6%) 0.5 Gall bladder polyp (HGD) n = 1 (3%) n = 0 0.4 Conclusion: A MRI/MRCP surveillance strategy for hepato-biliary cancer in PSC patients was not associated with improved detection of malignancy. VI NGUYEN,1 PK TAN,1 A GREENUP,1 A GLASS,1 S DAVISON,1 U CHATTERJEE,2 S HOLDAWAY,3 D SAMARASINGHE,3 SA LOCARNINI,4 MT LEVY1,2 1Department of Gastroenterology & Hepatology, Liverpool Hospital, New South Wales, Australia, 2University of New South Wales, New South Wales, Australia., 3Department of Gastroenterology
& Hepatology, Westmead Hospital, New South Wales, Australia, 4Victorian Infectious Diseases Reference Laboratory, Melbourne, Victoria, Australia. Background and aims: Information on the nature of post-partum flares in the setting of hepatitis B virus (HBV) infection is limited. Antepartum antiviral therapy is administered to prevent perinatal transmission from mothers with a high viral load, but there PLX4032 is a concern this might exacerbate post-partum flare. The aim of this study was to examine
whether extending antiviral therapy beyond birth influences the post-partum course. Methods: Pregnant women with HBV and a high baseline viral load (≥log 7 IU/ml) were prospectively recruited Maraviroc cost from multiple tertiary centres in Sydney, Australia from November 2007 till 2013. From 2007 till 2009 lamivudine was given in the last trimester (from 32 weeks gestation) and continued for an average of 2 weeks post-partum.

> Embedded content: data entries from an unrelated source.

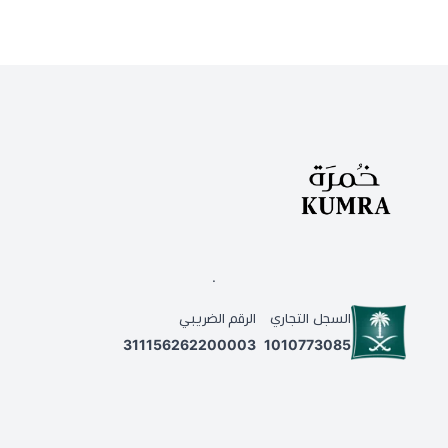
.
السجل التجاري
الرقم الضريبي
311156262200003
1010773085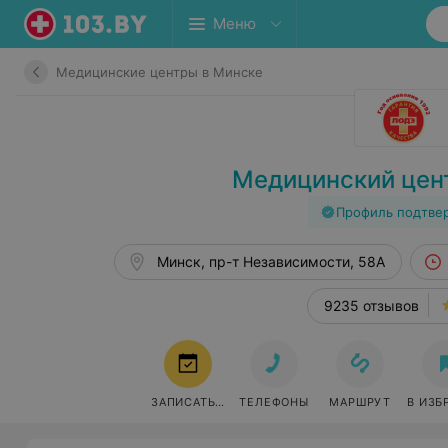
Меню
Медицинские центры в Минске
Медицинский цен
Профиль подтве
Минск, пр-т Независимости, 58А
9235 отзывов
ЗАПИСАТЬСЯ
ТЕЛЕФОНЫ
МАРШРУТ
В ИЗБ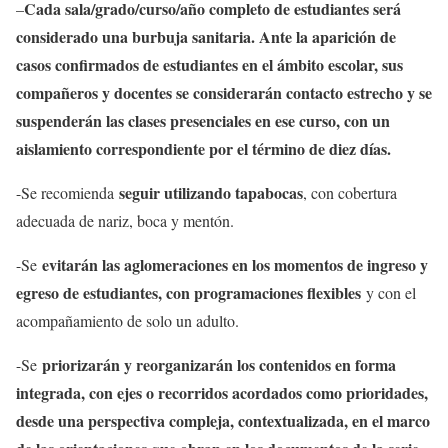
Cada sala/grado/curso/año completo de estudiantes será
–
considerado una burbuja sanitaria. Ante la aparición de
casos confirmados de estudiantes en el ámbito escolar, sus
compañeros y docentes se considerarán contacto estrecho y se
suspenderán las clases presenciales en ese curso, con un
aislamiento correspondiente por el término de diez días.
seguir utilizando tapabocas
-Se recomienda
, con cobertura
adecuada de nariz, boca y mentón.
evitarán las aglomeraciones en los momentos de ingreso y
-Se
egreso de estudiantes, con programaciones flexibles
y con el
acompañamiento de solo un adulto.
priorizarán y reorganizarán los contenidos en forma
-Se
integrada, con ejes o recorridos acordados como prioridades,
desde una perspectiva compleja, contextualizada, en el marco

Concerns about the potency and resistance of lamivudine led to a change to tenofovir in 2010. From 2011 post partum duration was extended to 12 weeks in an effort to abrogate flares. Consenting women who declined treatment were included in a natural history arm. Virological, clinical and biochemical parameters were followed. Outcomes by post-partum treatment duration were assessed in three groups: Group1 = treatment ≤4 weeks, Group2 = treatment > 4 weeks, and Group3 = natural history arm. Results: Data from 91 pregnancies in 83 women where at least two ALT measurements post-partum
were available were included for analysis. Median age was 29 years, baseline viral load was log 7.85 IU/ml and ALT 25 U/ml (range 6–521 U/ml). learn more Median follow-up was 48 weeks post-partum. Median treatment duration post-partum was 2 weeks for Group 1 (n = 42), and 12 weeks for Group 2 (n = 35). 14 women had no treatment. Flare rates; Group 1 = 21/42 (50%), Group 2 = 14/35 (40%), and Group 3 = 4/14 (29%) were not significantly different across the treatment groups [p = 0.34]. The median time of flare onset was similar: 8/10/9 weeks for groups 1/2/3 respectively [p = 0.49]. Treatment duration also had no impact on flare severity, however did appear to influence the time to flare resolution [F(2,21) = 5.86, p = 0.01]. Post-hoc comparisons revealed the mean duration of flares in Group 2 (M = 16.5 weeks, SD = 10.07) were significantly longer than those observed in Group 1 (M = 7 weeks, SD = 4.04) and Group 3 (M = 6.5 weeks, SD = 3.00).